Mr. Trevelyan's is the most detailed and elaborate study of Mr. Meredith's poetry that has yet appeared. It is a manifest labor of love, the work of an enthusiastic admirer, as appreciative criticism should be. It is also mainly just and discriminating in temper, which is rarer in the case of a poet who moves most critics to extremes of panegyric or antipathy. The volume aims at being a kind of guide to Meredith the poet, a Meredith manual. It studies the poems in all their varieties, and the poet in all his aspects. It is not brilliant or subtle, and its treatment is not always exhaustive. But it is sound, understanding, and, as we have said, mostly balanced work. In the case of a poet so intricate, perhaps we should not complain that. in his zealous delving into detail, Mr. Trevelyan leaves us with a rather confused impression of perspective. He declines, as a hopeless task, to attempt a summary of his own pages, his own views. What, then, must be the plight of the reviewer? We certainly have a difficulty in seeing the wood for the

"The Poetry and Philosophy of George Meredith." By George Macaulay Trevelyan. (Constable & Co.)

trees. We are sensible that the author has covered much and various ground, that with most of his industrious and cultivated analysis we have been in sympathy, that sometimes we have tended to dissent or supplement. It is a compliment to his appreciation of this fine and strongly original poet that our remarks prove chiefly to concern Mr. Meredith's limitations.

Mr. Trevelyan takes a sane and unbiased view of the poet's obscurity-a point on which sanity and discrimination are not common. In all such cases one side sees only cloudy affectation, another declares the difficulty to rise solely from depth of thought. He admits (though a firm Meredithian) that there is obscurity of expression: partly from certain grammatical (or ungrammatical) mannerisms; partly from the peculiar use of incessant, restless, and momentary imagery-metaphor whizzing after metaphor, each so condensed as to need reflective attention; and partly from the poet's packed and pemmicanlike style. He allows the grammatical tricks to be faulty-the docking of relatives and connexions generally, and so forth. They are all parts of Mr. Meredith's lust for compression, as he

says. But he hardly notes sufficiently the poet's harassment of his readers when he says that these tricks are soon mastered and give no further trouble. For they and the quest of compression which begets them lead Mr. Meredith intermittently into sheer bad grammar. The omitted connexions land him in confused connexions. The reader, dazed and thrown off the scent, has finally to hark back and pick up in an earlier clause the antecedent of something which, according to all grammatical logic, should refer to the clause immediately preceding. The connexion is so present to the poet's mind that he forgets it will not be equally present to the mind of the reader, who can only follow the grammar, not being prescient of the author's intention. Similar obtuseness to the reader's necessary limitations in following the processes and transitions of the poet's mind (obtuseness displayed not always in grammar alone, but in wider questions of reference) studs Mr. Meredith's pages, and becomes cumulatively exasperating to readers hard tried enough by the legitimate difficulty in the nature of his style. Such things represent the kind of failing which a poet never suspects, and which his friends lack the courage to tell him.

● **Problem to solve**: According to the review, from what three things does Mr. Meredith's obscurity of expression partly arise?

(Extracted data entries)
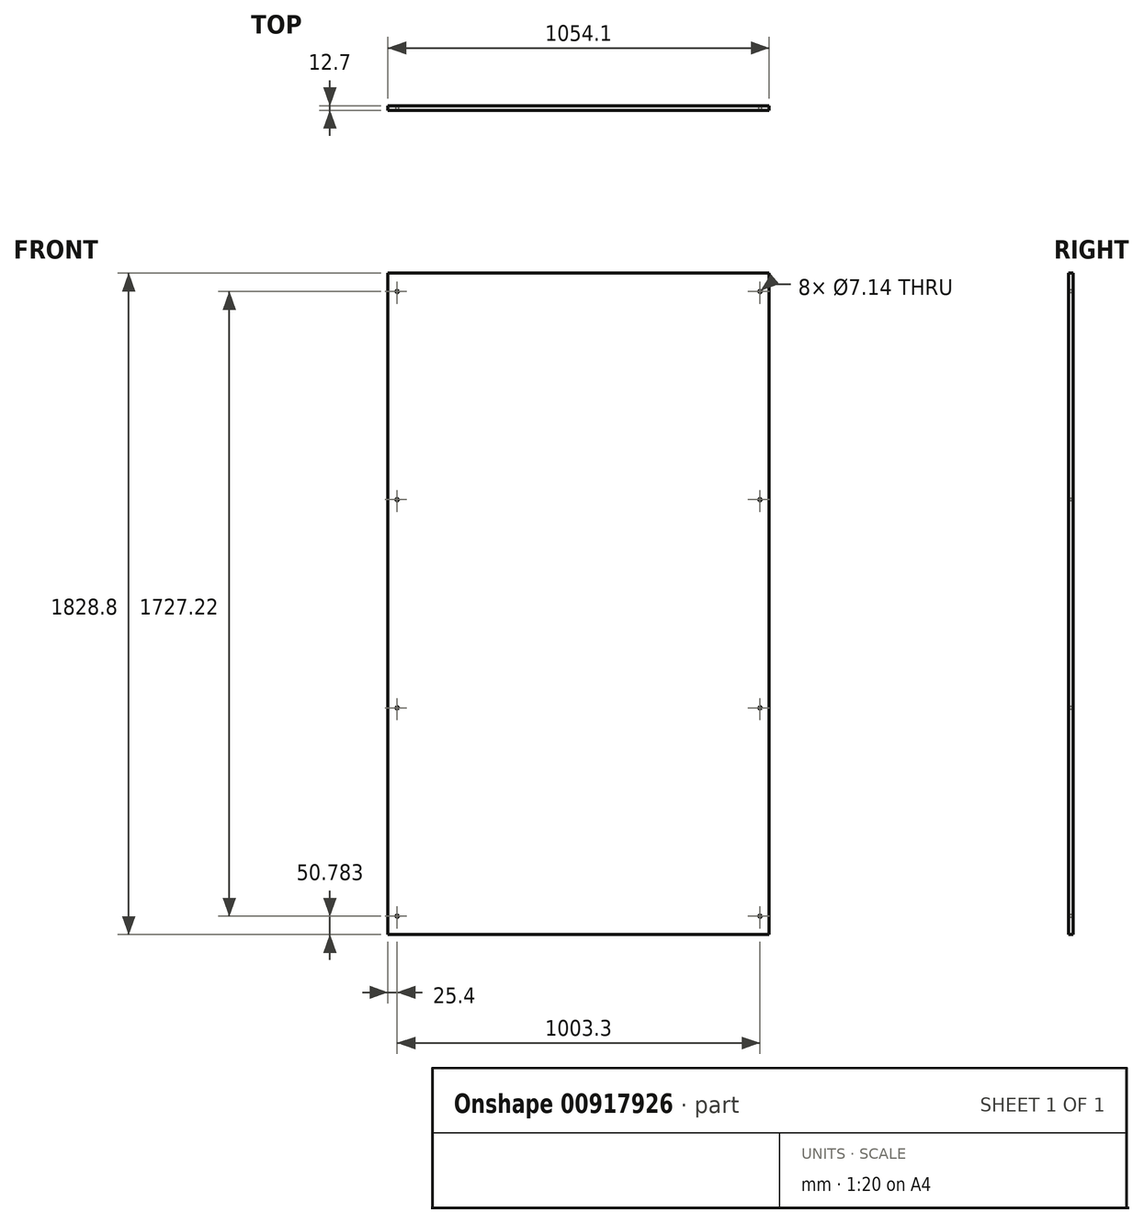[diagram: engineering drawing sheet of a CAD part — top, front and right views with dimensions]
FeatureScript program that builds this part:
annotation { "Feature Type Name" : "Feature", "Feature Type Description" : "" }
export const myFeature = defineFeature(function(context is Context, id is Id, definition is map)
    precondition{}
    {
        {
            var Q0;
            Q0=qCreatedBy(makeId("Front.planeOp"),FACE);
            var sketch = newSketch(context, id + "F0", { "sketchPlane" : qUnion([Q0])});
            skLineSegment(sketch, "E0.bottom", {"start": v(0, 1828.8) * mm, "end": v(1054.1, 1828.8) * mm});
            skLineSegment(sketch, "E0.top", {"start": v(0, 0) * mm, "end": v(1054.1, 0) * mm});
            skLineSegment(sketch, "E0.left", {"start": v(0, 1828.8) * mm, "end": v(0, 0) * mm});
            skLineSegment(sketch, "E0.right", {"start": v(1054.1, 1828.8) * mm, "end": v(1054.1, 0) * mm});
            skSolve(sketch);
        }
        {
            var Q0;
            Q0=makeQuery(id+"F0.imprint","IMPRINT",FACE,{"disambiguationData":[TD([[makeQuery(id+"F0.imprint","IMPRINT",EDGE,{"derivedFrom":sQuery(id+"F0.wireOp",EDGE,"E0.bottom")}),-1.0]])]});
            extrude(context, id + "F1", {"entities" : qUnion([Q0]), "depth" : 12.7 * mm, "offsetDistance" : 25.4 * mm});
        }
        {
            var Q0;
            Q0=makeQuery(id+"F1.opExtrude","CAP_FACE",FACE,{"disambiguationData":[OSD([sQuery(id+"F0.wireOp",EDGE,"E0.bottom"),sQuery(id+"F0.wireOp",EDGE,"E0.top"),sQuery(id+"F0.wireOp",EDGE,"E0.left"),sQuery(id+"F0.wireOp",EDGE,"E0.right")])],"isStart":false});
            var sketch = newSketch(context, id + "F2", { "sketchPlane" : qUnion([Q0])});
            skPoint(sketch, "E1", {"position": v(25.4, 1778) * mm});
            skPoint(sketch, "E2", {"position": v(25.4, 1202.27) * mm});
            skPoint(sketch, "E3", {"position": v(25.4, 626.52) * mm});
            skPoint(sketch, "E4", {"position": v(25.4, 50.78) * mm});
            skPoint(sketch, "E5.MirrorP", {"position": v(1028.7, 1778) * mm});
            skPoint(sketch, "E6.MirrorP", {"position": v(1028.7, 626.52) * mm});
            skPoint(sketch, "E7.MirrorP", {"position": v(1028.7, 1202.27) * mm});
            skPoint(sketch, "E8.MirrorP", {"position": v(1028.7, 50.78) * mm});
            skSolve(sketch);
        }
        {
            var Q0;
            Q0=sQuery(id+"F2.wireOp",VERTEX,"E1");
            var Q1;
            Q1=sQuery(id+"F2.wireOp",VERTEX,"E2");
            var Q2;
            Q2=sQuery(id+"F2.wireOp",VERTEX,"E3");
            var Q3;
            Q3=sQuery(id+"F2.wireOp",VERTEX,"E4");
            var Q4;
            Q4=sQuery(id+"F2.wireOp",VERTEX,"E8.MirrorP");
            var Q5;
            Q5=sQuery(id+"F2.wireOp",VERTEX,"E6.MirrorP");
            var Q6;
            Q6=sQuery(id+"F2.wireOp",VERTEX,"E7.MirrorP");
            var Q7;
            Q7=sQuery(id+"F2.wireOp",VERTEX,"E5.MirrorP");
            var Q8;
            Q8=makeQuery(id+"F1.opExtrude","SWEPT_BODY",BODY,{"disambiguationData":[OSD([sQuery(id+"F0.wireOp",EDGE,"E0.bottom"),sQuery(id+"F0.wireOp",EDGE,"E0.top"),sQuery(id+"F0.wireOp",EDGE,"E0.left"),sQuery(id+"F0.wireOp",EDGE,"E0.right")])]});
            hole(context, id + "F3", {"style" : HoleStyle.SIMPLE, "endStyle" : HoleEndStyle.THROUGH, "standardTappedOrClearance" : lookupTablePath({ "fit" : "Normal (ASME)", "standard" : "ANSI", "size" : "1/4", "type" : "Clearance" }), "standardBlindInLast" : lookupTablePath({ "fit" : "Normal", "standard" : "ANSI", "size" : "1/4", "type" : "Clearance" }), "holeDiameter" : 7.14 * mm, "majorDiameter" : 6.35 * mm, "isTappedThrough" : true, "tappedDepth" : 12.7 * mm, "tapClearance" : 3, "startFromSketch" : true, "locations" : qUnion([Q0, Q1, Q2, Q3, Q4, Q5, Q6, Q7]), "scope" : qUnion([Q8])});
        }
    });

● **Solved exercise**: It arises partly from certain grammatical (or ungrammatical) mannerisms, partly from the peculiar use of incessant, restless, and momentary imagery, and partly from the poet's packed and pemmicanlike style.